Llangefni RFC
- Full name: Llangefni Rugby Football Club
- Nickname(s): Cefni
- Founded: 1972
- Location: Llangefni, Wales
- Ground(s): Cae Smwrna (Capacity: 400)
- President: Eddie Burford
- Coach(es): Keith Withers Chris Campbell
- League(s): WRU Division One North
| Team kit |

Official website
- www.clwbrygbillangefni.co.uk

= Llangefni RFC =

Rugby team in Anglesey, Wales

Llangefni Rugby Football Club (Welsh: Clwb Rygbi Llangefni) is a rugby union team from the town of Llangefni, on the island of Anglesey, North Wales. Llangefni RFC is a member of the Welsh Rugby Union.

==History==
The club was formed in February 1972 through the efforts of Trefor Jones and Vernon Gwyr. Home games were played at the local comprehensive school and training sessions were held in the school gymnasium. Over the next few seasons the club expanded and made their first trip to Scotland to play Rosyth Civil Service in February 1973.

By the season 1973–74, the club were fielding two sides. The 1974–75 season shows progress being made with the club Winning 17 and drawing once out of 23 games. The Gwynedd League and Gwynedd Cup were both won. The formation of a youth team in 1988 became a turning point for the club. Almost all today's players being former youth players.

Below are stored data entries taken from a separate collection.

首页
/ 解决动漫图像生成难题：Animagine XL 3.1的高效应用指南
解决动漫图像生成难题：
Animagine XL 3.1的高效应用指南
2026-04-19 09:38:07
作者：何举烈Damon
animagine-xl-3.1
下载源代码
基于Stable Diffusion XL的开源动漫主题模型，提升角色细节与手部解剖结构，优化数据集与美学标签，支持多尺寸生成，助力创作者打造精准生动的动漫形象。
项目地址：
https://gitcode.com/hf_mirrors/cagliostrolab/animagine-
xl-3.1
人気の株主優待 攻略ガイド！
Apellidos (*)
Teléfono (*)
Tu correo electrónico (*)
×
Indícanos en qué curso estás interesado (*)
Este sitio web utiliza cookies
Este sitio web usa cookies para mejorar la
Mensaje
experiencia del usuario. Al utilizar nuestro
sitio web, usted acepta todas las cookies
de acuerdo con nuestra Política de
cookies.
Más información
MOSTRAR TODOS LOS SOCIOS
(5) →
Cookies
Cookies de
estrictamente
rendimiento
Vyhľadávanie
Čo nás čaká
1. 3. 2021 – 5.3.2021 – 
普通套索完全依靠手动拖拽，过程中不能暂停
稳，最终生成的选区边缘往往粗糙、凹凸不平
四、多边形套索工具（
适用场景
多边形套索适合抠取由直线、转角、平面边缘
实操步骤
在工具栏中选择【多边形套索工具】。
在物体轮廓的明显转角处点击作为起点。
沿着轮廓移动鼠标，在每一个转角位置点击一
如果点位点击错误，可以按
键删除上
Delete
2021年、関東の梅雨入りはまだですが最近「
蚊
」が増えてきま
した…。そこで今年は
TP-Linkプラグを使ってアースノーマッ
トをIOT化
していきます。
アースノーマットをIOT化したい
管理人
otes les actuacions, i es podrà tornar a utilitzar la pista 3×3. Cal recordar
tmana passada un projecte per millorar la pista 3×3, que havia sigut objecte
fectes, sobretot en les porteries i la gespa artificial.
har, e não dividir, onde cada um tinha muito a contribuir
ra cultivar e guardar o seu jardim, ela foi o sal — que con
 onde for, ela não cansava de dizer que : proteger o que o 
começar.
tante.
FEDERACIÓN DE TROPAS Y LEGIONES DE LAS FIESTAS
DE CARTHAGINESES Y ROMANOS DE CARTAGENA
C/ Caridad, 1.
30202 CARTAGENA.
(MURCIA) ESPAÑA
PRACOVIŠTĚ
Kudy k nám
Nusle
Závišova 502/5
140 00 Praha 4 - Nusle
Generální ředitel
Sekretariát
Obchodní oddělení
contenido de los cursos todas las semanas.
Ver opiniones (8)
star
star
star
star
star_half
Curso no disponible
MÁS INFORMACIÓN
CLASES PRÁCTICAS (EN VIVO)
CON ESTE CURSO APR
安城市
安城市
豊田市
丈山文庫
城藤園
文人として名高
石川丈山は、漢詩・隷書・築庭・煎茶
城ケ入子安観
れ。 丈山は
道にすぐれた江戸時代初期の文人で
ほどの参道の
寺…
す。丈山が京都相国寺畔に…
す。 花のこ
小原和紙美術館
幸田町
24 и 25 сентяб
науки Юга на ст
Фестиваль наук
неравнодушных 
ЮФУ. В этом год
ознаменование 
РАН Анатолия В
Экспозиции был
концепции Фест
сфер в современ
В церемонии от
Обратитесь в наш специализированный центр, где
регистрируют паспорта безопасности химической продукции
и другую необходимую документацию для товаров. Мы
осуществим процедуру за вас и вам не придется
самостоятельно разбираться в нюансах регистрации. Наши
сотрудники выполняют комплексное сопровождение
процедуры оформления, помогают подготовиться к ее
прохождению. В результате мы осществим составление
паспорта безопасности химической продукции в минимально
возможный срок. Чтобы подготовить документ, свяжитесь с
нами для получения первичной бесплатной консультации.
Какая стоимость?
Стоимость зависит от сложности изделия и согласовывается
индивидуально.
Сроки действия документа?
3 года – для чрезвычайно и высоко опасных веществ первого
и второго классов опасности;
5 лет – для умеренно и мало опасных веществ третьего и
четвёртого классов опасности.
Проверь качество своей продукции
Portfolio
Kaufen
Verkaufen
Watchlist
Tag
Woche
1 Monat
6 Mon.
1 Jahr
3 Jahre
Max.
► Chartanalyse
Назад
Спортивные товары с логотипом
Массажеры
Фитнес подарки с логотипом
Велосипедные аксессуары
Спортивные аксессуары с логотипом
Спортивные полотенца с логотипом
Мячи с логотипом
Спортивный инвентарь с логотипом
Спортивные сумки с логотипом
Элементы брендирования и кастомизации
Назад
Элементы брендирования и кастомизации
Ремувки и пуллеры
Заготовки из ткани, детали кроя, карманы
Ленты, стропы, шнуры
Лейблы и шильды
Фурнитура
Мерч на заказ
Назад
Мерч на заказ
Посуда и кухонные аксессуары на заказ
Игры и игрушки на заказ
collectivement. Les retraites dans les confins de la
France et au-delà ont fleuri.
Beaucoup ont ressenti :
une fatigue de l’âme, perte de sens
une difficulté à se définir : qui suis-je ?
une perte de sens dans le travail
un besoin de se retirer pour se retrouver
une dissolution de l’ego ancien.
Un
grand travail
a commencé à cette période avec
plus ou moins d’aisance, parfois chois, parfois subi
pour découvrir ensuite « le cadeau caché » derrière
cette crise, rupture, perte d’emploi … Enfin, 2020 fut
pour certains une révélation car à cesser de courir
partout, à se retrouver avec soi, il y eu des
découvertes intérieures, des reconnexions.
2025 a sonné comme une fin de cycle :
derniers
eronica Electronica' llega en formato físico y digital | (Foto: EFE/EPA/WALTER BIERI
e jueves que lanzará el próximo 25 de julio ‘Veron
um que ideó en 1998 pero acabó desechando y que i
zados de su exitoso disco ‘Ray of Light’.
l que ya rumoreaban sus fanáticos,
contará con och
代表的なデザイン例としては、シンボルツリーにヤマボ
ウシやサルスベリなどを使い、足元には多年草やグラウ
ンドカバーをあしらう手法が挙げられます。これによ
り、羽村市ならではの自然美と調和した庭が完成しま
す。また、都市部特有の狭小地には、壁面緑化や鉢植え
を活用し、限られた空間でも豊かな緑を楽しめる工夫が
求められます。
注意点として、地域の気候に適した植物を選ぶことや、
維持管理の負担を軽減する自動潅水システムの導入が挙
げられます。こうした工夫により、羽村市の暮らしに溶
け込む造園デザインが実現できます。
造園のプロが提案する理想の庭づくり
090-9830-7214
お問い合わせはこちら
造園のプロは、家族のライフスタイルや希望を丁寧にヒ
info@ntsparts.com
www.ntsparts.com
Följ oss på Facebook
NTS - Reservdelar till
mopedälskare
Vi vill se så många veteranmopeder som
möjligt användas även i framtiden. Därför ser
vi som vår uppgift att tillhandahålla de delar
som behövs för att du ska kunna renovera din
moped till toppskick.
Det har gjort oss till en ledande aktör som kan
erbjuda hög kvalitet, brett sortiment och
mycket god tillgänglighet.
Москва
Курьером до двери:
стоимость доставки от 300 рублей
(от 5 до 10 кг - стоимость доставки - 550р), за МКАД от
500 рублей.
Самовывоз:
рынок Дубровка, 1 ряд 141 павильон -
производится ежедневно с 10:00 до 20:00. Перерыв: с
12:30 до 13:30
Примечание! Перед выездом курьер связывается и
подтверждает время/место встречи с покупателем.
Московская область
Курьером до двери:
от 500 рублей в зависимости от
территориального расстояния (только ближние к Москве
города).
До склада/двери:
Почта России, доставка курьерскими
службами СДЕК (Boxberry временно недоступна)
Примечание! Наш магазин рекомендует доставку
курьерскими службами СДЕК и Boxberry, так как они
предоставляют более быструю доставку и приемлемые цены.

Several "clubhouses" and fields were used over the years until 1999 when a brand new clubhouse was opened by Wales hooker Robin McBryde. WRU senior status was achieved in 2003. The club continues to plan ahead with Lottery money being used for field improvements and sought for the erection of "playing" floodlights in the hope of raising the profile of the club with the attraction of representative games.

==2006/07 Season==
Llangefni RFC finished second in the WRU Division Three West league in the 2006–07 season, but found themselves demoted to WRU Division Four North, rather than promoted to Division Two West. This was due to a restructuring of the leagues by the Welsh Rugby Union. Llangefni challenged the ruling, but were unsuccessful in their action.

==Club Badge==
The club badge shows a wild boar running over a map of Anglesey.